» Description of the task
How many lines in the entries below contain the word "alebo"? Reply with the number only.

*** Begin section ***

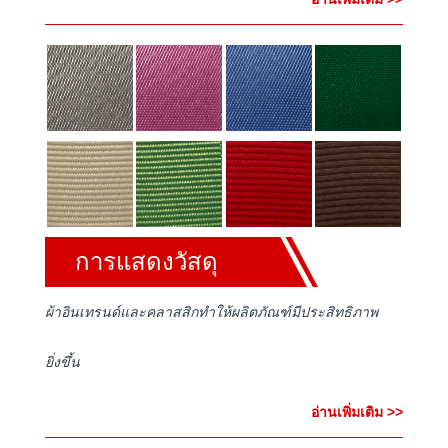
การแสดงวัสดุ
ผ้าอินเทรนด์และคลาสสิกทำให้ผลิตภัณฑ์มีประสิทธิภาพ
ยิ่งขึ้น
อ่านเพิ่มเติม >>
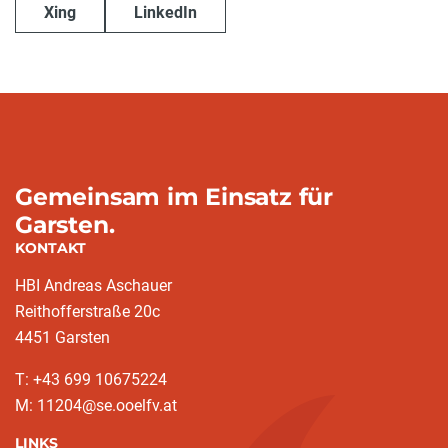
Xing
LinkedIn
Gemeinsam im Einsatz für
Garsten.
KONTAKT
HBI Andreas Aschauer
Reithofferstraße 20c
4451 Garsten
T: ‭+43 699 10675224‬
M: 11204@se.ooelfv.at
LINKS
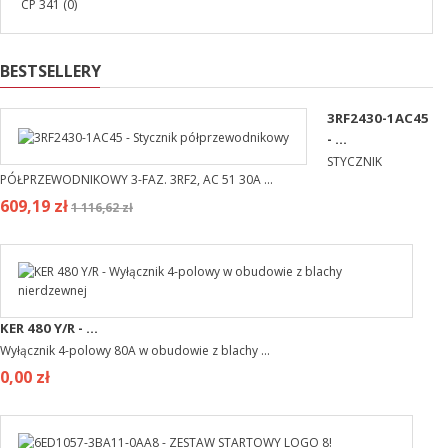
CP 341
(0)
BESTSELLERY
3RF2430-1AC45
- ...
STYCZNIK
PÓŁPRZEWODNIKOWY 3-FAZ. 3RF2, AC 51 30A ...
609,19 zł
1 116,62 zł
KER 480 Y/R - ...
Wyłącznik 4-polowy 80A w obudowie z blachy ...
0,00 zł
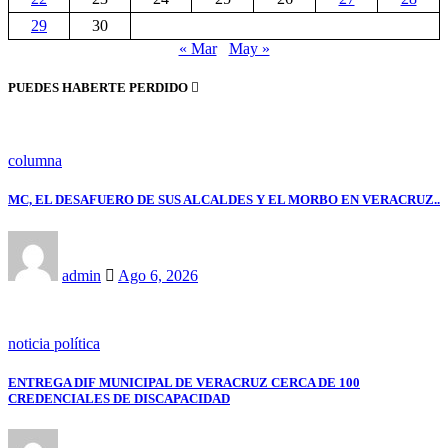
29
30
« Mar
May »
PUEDES HABERTE PERDIDO
columna
MC, EL DESAFUERO DE SUS ALCALDES Y EL MORBO EN VERACRUZ..
admin
Ago 6, 2026
noticia política
ENTREGA DIF MUNICIPAL DE VERACRUZ CERCA DE 100
CREDENCIALES DE DISCAPACIDAD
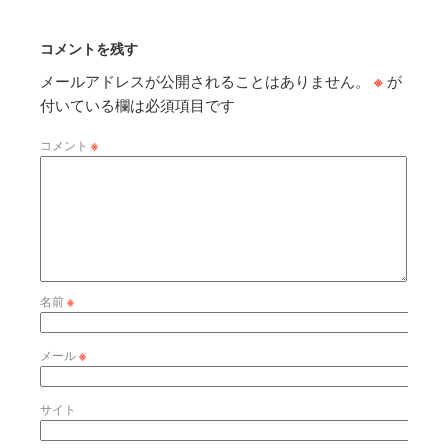
コメントを残す
メールアドレスが公開されることはありません。
※
が
付いている欄は必須項目です
コメント
※
名前
※
メール
※
サイト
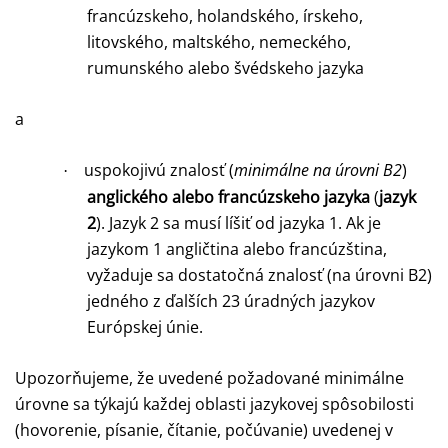
francúzskeho, holandského, írskeho,
litovského, maltského, nemeckého,
rumunského alebo švédskeho jazyka
a
uspokojivú znalosť (
minimálne na úrovni B2
)
·
anglického alebo francúzskeho jazyka
(
jazyk
2
). Jazyk 2 sa musí líšiť od jazyka 1. Ak je
jazykom 1 angličtina alebo francúzština,
vyžaduje sa dostatočná znalosť (na úrovni B2)
jedného z ďalších 23 úradných jazykov
Európskej únie.
Upozorňujeme, že uvedené požadované minimálne
úrovne sa týkajú každej oblasti jazykovej spôsobilosti
(hovorenie, písanie, čítanie, počúvanie) uvedenej v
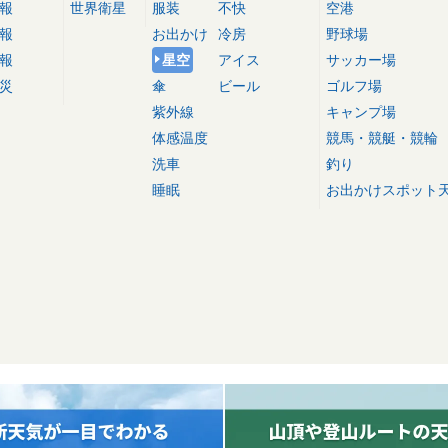
報
世界衛星
服装
不快
空港
報
お出かけ
冷房
野球場
報
星空
アイス
サッカー場
災
傘
ビール
ゴルフ場
紫外線
キャンプ場
体感温度
競馬・競艇・競輪
洗車
釣り
睡眠
お出かけスポット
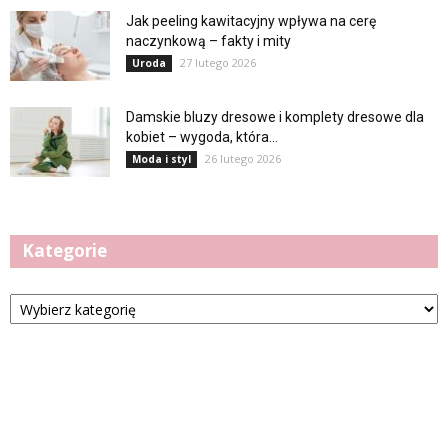
Jak peeling kawitacyjny wpływa na cerę
naczynkową – fakty i mity
27 lutego 2026
Uroda
Damskie bluzy dresowe i komplety dresowe dla
kobiet – wygoda, która...
26 lutego 2026
Moda i styl
Kategorie
Kategorie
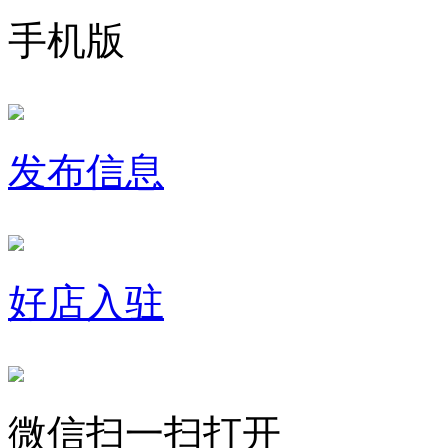
手机版
发布信息
好店入驻
微信扫一扫打开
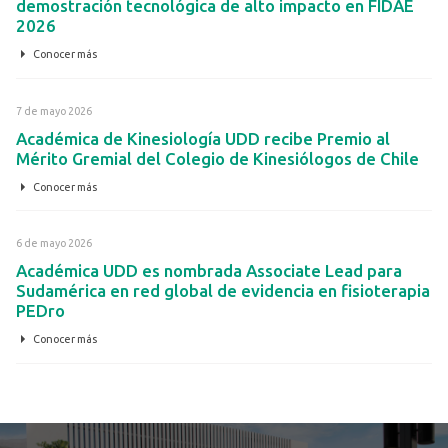
demostración tecnológica de alto impacto en FIDAE
2026
Conocer más
7 de mayo 2026
Académica de Kinesiología UDD recibe Premio al
Mérito Gremial del Colegio de Kinesiólogos de Chile
Conocer más
6 de mayo 2026
Académica UDD es nombrada Associate Lead para
Sudamérica en red global de evidencia en fisioterapia
PEDro
Conocer más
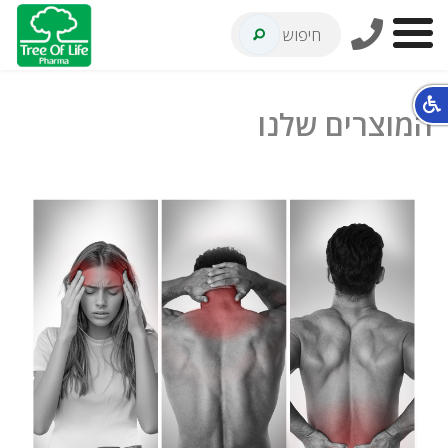
חיפוש
חופשי
המוצרים שלנו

*** End section ***

» Your response
3